→ What needs to be done
Output only the lines below that start at the line containing "3 of them )" and end at the line containing "You should see", with both ends kept.
Information below:
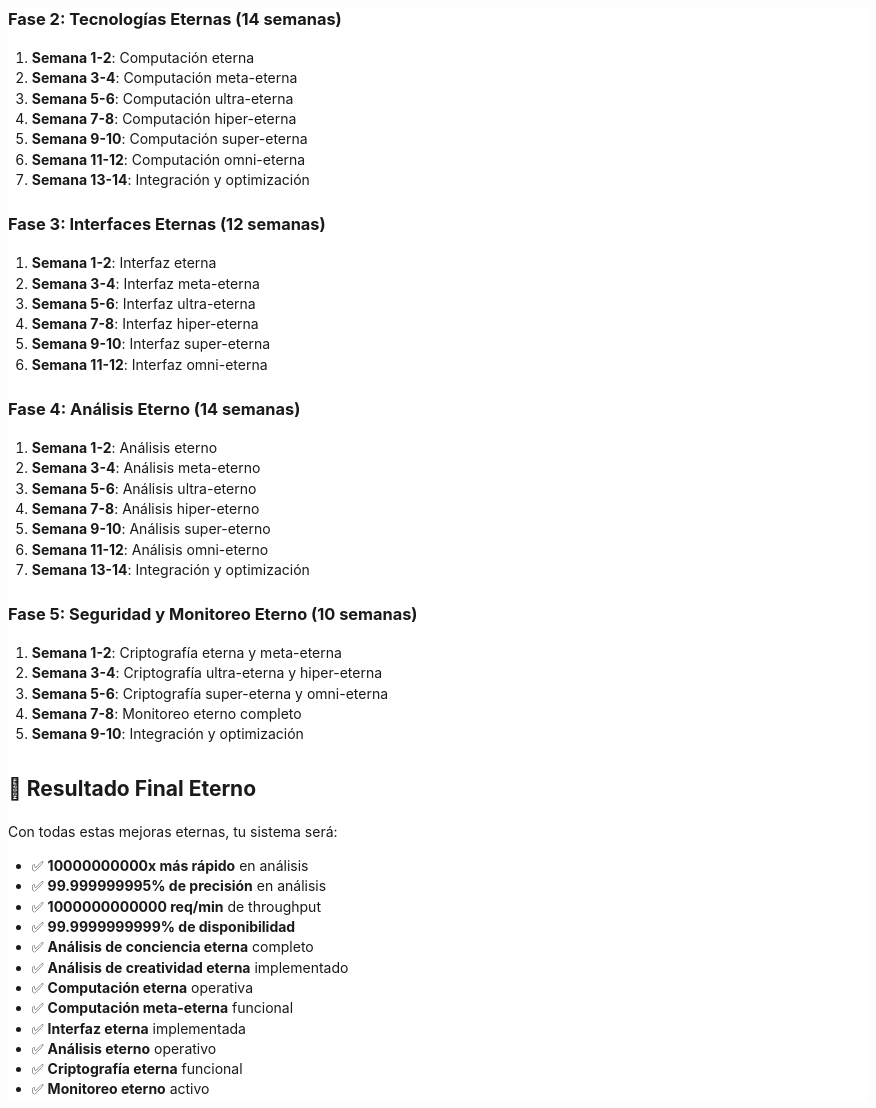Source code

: ### **Fase 2: Tecnologías Eternas (14 semanas)**
1. **Semana 1-2**: Computación eterna
2. **Semana 3-4**: Computación meta-eterna
3. **Semana 5-6**: Computación ultra-eterna
4. **Semana 7-8**: Computación hiper-eterna
5. **Semana 9-10**: Computación super-eterna
6. **Semana 11-12**: Computación omni-eterna
7. **Semana 13-14**: Integración y optimización

### **Fase 3: Interfaces Eternas (12 semanas)**
1. **Semana 1-2**: Interfaz eterna
2. **Semana 3-4**: Interfaz meta-eterna
3. **Semana 5-6**: Interfaz ultra-eterna
4. **Semana 7-8**: Interfaz hiper-eterna
5. **Semana 9-10**: Interfaz super-eterna
6. **Semana 11-12**: Interfaz omni-eterna

### **Fase 4: Análisis Eterno (14 semanas)**
1. **Semana 1-2**: Análisis eterno
2. **Semana 3-4**: Análisis meta-eterno
3. **Semana 5-6**: Análisis ultra-eterno
4. **Semana 7-8**: Análisis hiper-eterno
5. **Semana 9-10**: Análisis super-eterno
6. **Semana 11-12**: Análisis omni-eterno
7. **Semana 13-14**: Integración y optimización

### **Fase 5: Seguridad y Monitoreo Eterno (10 semanas)**
1. **Semana 1-2**: Criptografía eterna y meta-eterna
2. **Semana 3-4**: Criptografía ultra-eterna y hiper-eterna
3. **Semana 5-6**: Criptografía super-eterna y omni-eterna
4. **Semana 7-8**: Monitoreo eterno completo
5. **Semana 9-10**: Integración y optimización

## 🎉 **Resultado Final Eterno**

Con todas estas mejoras eternas, tu sistema será:

- ✅ **10000000000x más rápido** en análisis
- ✅ **99.999999995% de precisión** en análisis
- ✅ **1000000000000 req/min** de throughput
- ✅ **99.9999999999% de disponibilidad**
- ✅ **Análisis de conciencia eterna** completo
- ✅ **Análisis de creatividad eterna** implementado
- ✅ **Computación eterna** operativa
- ✅ **Computación meta-eterna** funcional
- ✅ **Interfaz eterna** implementada
- ✅ **Análisis eterno** operativo
- ✅ **Criptografía eterna** funcional
- ✅ **Monitoreo eterno** activo
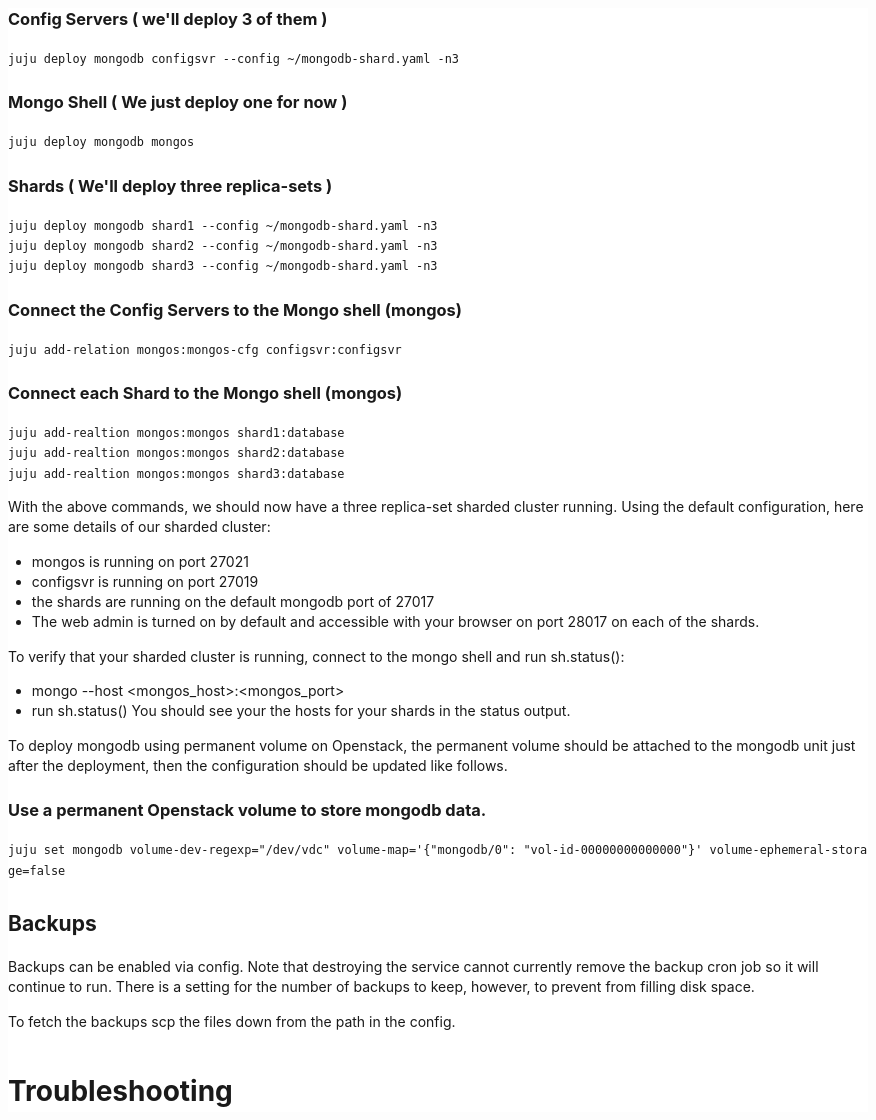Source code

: ### Config Servers ( we'll deploy 3 of them )
    juju deploy mongodb configsvr --config ~/mongodb-shard.yaml -n3

### Mongo Shell ( We just deploy one for now )
    juju deploy mongodb mongos

### Shards ( We'll deploy three replica-sets )
    juju deploy mongodb shard1 --config ~/mongodb-shard.yaml -n3
    juju deploy mongodb shard2 --config ~/mongodb-shard.yaml -n3
    juju deploy mongodb shard3 --config ~/mongodb-shard.yaml -n3

### Connect the Config Servers to the Mongo shell (mongos)
    juju add-relation mongos:mongos-cfg configsvr:configsvr

### Connect each Shard to the Mongo shell (mongos)
    juju add-realtion mongos:mongos shard1:database
    juju add-realtion mongos:mongos shard2:database
    juju add-realtion mongos:mongos shard3:database

With the above commands, we should now have a three replica-set sharded cluster running.
Using the default configuration, here are some details of our sharded cluster:
- mongos is running on port 27021
- configsvr is running on port 27019
- the shards are running on the default mongodb port of 27017
- The web admin is turned on by default and accessible with your browser on port 28017 on each of the shards.

To verify that your sharded cluster is running, connect to the mongo shell and run sh.status():
- mongo --host <mongos_host>:<mongos_port>
- run sh.status()
You should see your the hosts for your shards in the status output.

To deploy mongodb using permanent volume on Openstack, the permanent volume should be attached to the mongodb unit just after the deployment, then the configuration should be updated like follows.

### Use a permanent Openstack volume to store mongodb data.
    juju set mongodb volume-dev-regexp="/dev/vdc" volume-map='{"mongodb/0": "vol-id-00000000000000"}' volume-ephemeral-storage=false

## Backups

Backups can be enabled via config. Note that destroying the service cannot
currently remove the backup cron job so it will continue to run. There is a
setting for the number of backups to keep, however, to prevent from filling
disk space.

To fetch the backups scp the files down from the path in the config.


# Troubleshooting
End of Information.
→ Output for this task
: ### Config Servers ( we'll deploy 3 of them )
    juju deploy mongodb configsvr --config ~/mongodb-shard.yaml -n3

### Mongo Shell ( We just deploy one for now )
    juju deploy mongodb mongos

### Shards ( We'll deploy three replica-sets )
    juju deploy mongodb shard1 --config ~/mongodb-shard.yaml -n3
    juju deploy mongodb shard2 --config ~/mongodb-shard.yaml -n3
    juju deploy mongodb shard3 --config ~/mongodb-shard.yaml -n3

### Connect the Config Servers to the Mongo shell (mongos)
    juju add-relation mongos:mongos-cfg configsvr:configsvr

### Connect each Shard to the Mongo shell (mongos)
    juju add-realtion mongos:mongos shard1:database
    juju add-realtion mongos:mongos shard2:database
    juju add-realtion mongos:mongos shard3:database

With the above commands, we should now have a three replica-set sharded cluster running.
Using the default configuration, here are some details of our sharded cluster:
- mongos is running on port 27021
- configsvr is running on port 27019
- the shards are running on the default mongodb port of 27017
- The web admin is turned on by default and accessible with your browser on port 28017 on each of the shards.

To verify that your sharded cluster is running, connect to the mongo shell and run sh.status():
- mongo --host <mongos_host>:<mongos_port>
- run sh.status()
You should see your the hosts for your shards in the status output.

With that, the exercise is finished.